#### TASK DIRECTIONS
Each record needs to be retyped exactly, though its pictures should not appear.

#### EXERCISE INPUT
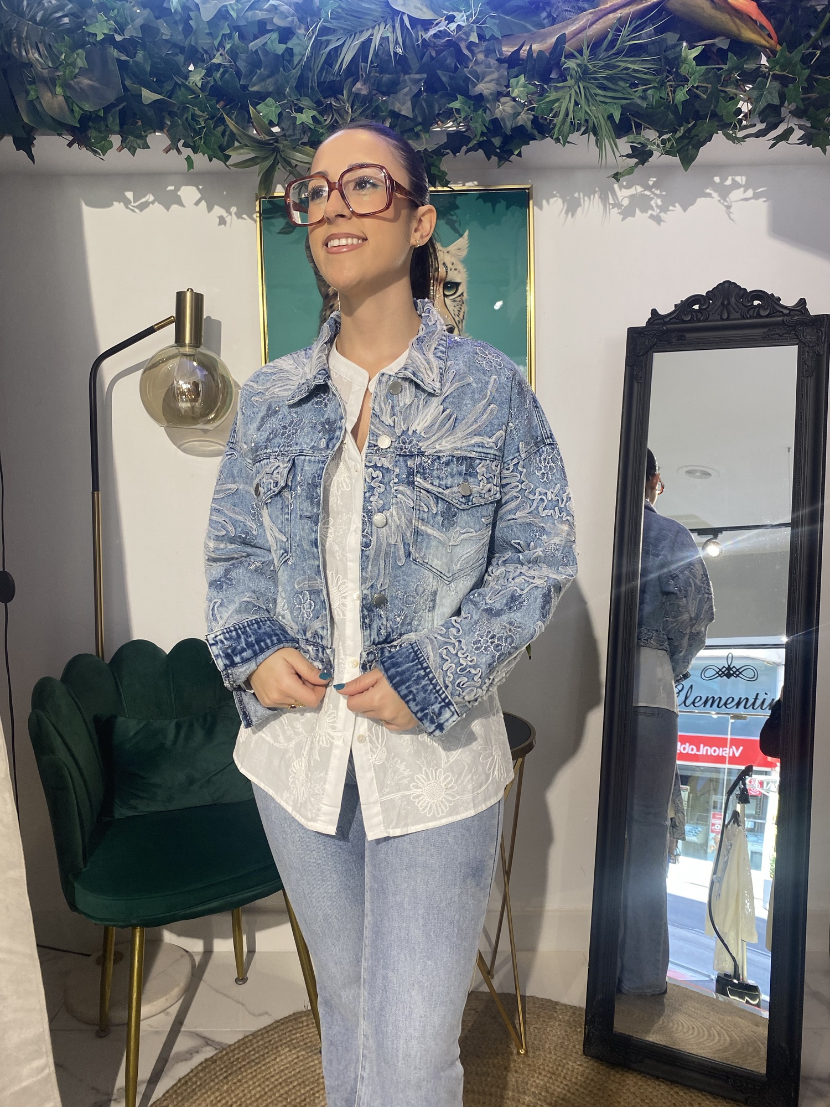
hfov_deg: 53.1
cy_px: 554
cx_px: 415
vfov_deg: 67.3
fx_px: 831
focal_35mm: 26
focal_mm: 4.25
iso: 80
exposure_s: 1/100
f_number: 1.8
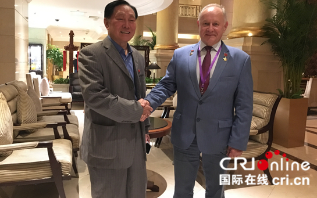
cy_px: 81
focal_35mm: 31
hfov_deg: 61.2
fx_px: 268
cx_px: 158
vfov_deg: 40.5
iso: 640
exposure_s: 1/17
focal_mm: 4.15
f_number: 2.2
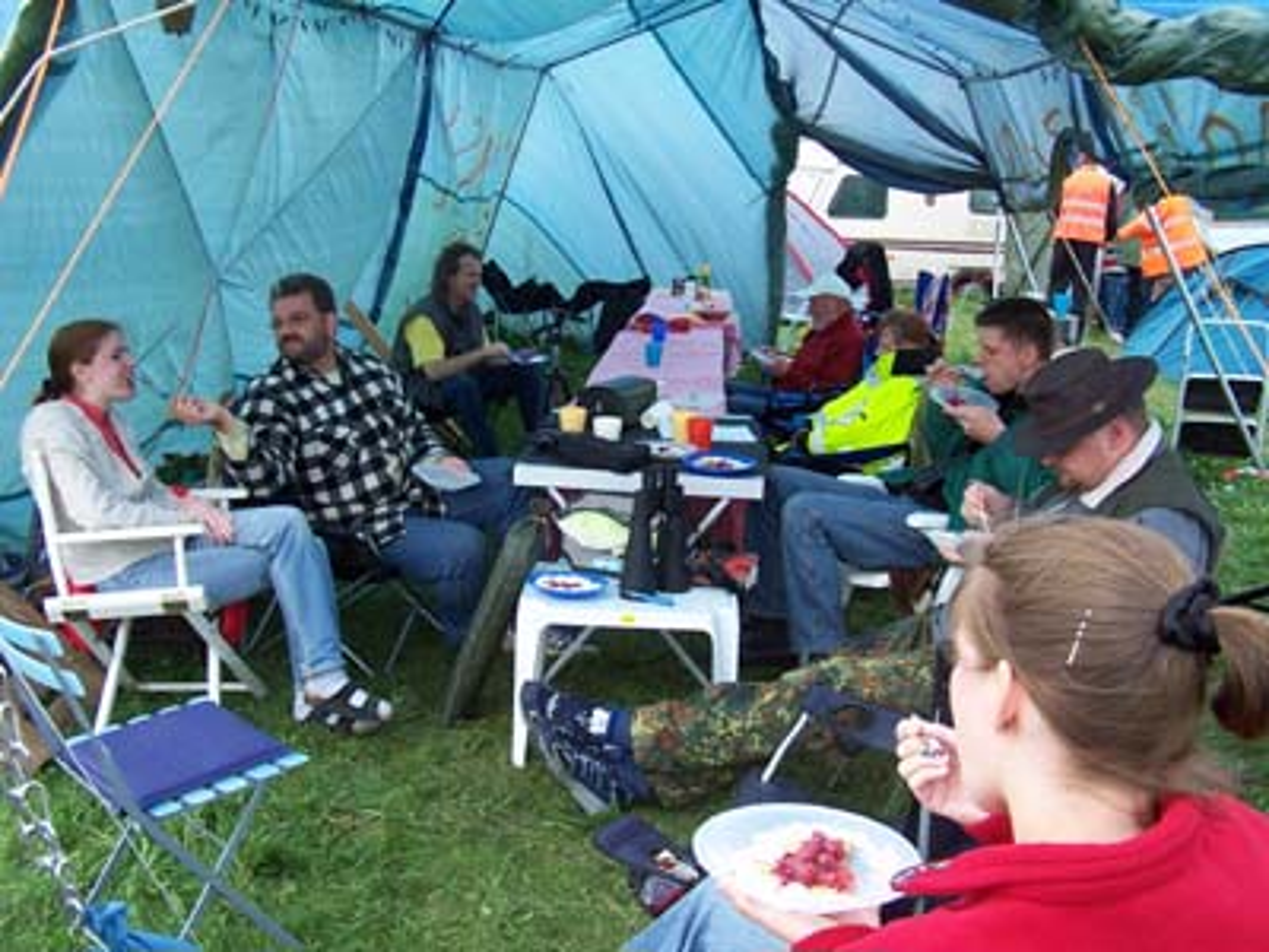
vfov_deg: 37.7
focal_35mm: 38
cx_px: 634
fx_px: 1393
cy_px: 476
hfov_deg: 49.0
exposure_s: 1/180
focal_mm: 6.3
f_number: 2.8
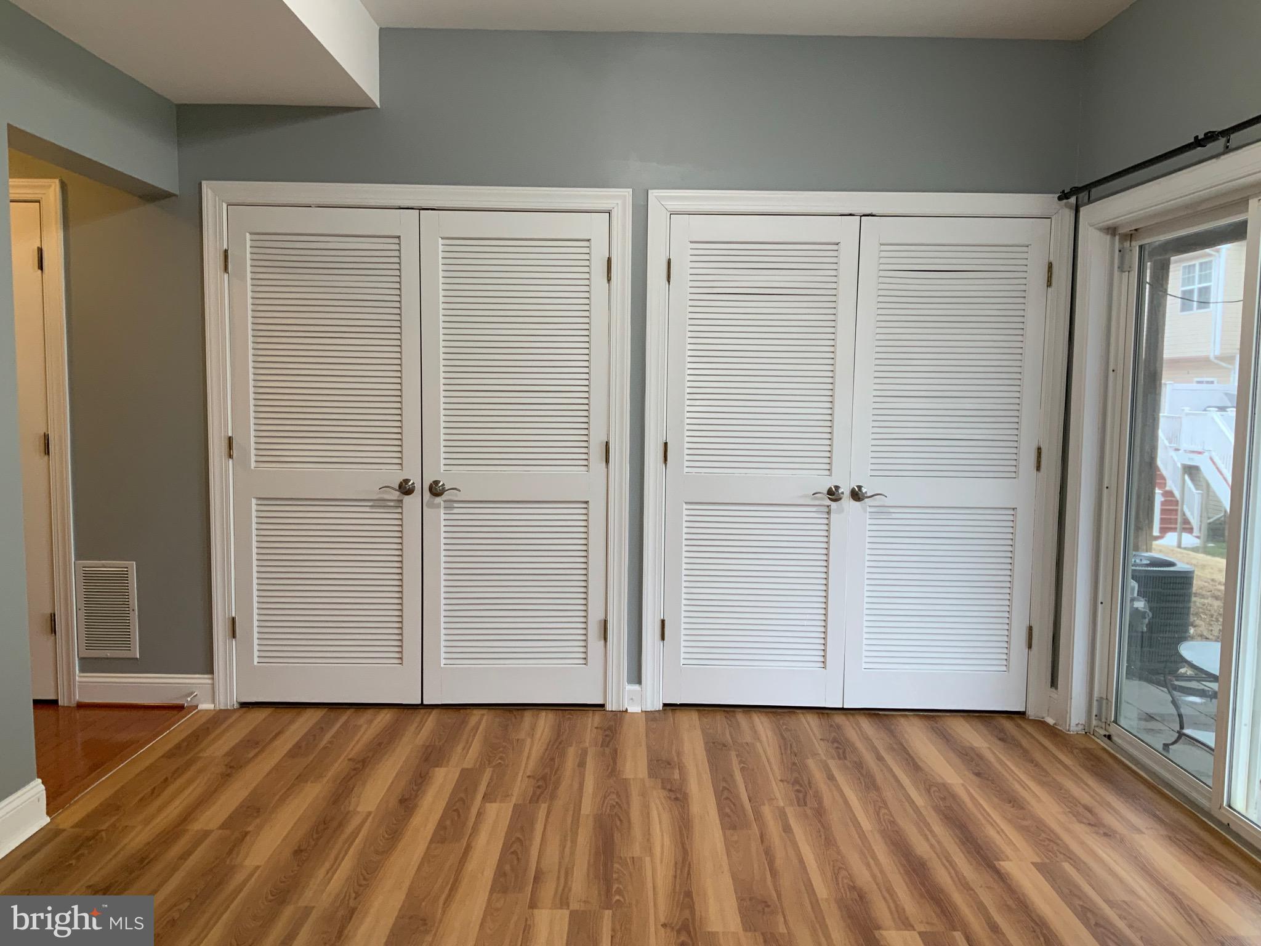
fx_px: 1056
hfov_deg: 61.7
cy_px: 473
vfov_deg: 48.2
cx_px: 630
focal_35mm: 29
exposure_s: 1/60
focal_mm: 3
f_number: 1.8
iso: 80
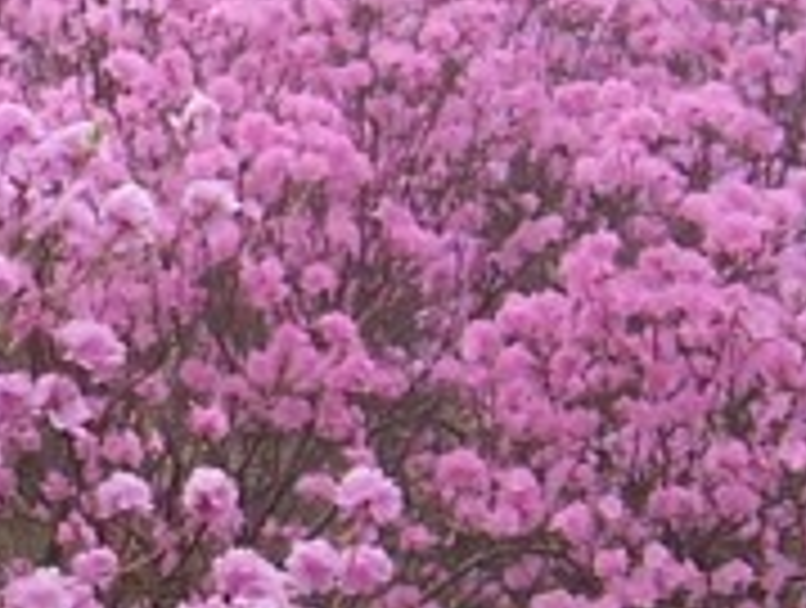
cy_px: 252
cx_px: -910
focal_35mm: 194
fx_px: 4526
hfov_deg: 9.4
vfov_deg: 7.7
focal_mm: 5.6
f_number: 2.7
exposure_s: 1/180
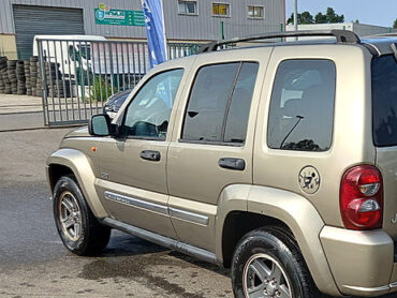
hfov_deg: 34.6
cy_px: 197
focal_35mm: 54
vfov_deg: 26.9
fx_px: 620
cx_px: 310
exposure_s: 1/384
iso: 25
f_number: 2
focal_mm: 4.6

#### SOLUTION FOR THIS PROBLEM
hfov_deg: 53.1
cy_px: 554
cx_px: 415
vfov_deg: 67.3
fx_px: 831
focal_35mm: 26
focal_mm: 4.25
iso: 80
exposure_s: 1/100
f_number: 1.8
cy_px: 81
focal_35mm: 31
hfov_deg: 61.2
fx_px: 268
cx_px: 158
vfov_deg: 40.5
iso: 640
exposure_s: 1/17
focal_mm: 4.15
f_number: 2.2
vfov_deg: 37.7
focal_35mm: 38
cx_px: 634
fx_px: 1393
cy_px: 476
hfov_deg: 49.0
exposure_s: 1/180
focal_mm: 6.3
f_number: 2.8
fx_px: 1056
hfov_deg: 61.7
cy_px: 473
vfov_deg: 48.2
cx_px: 630
focal_35mm: 29
exposure_s: 1/60
focal_mm: 3
f_number: 1.8
iso: 80
cy_px: 252
cx_px: -910
focal_35mm: 194
fx_px: 4526
hfov_deg: 9.4
vfov_deg: 7.7
focal_mm: 5.6
f_number: 2.7
exposure_s: 1/180
hfov_deg: 34.6
cy_px: 197
focal_35mm: 54
vfov_deg: 26.9
fx_px: 620
cx_px: 310
exposure_s: 1/384
iso: 25
f_number: 2
focal_mm: 4.6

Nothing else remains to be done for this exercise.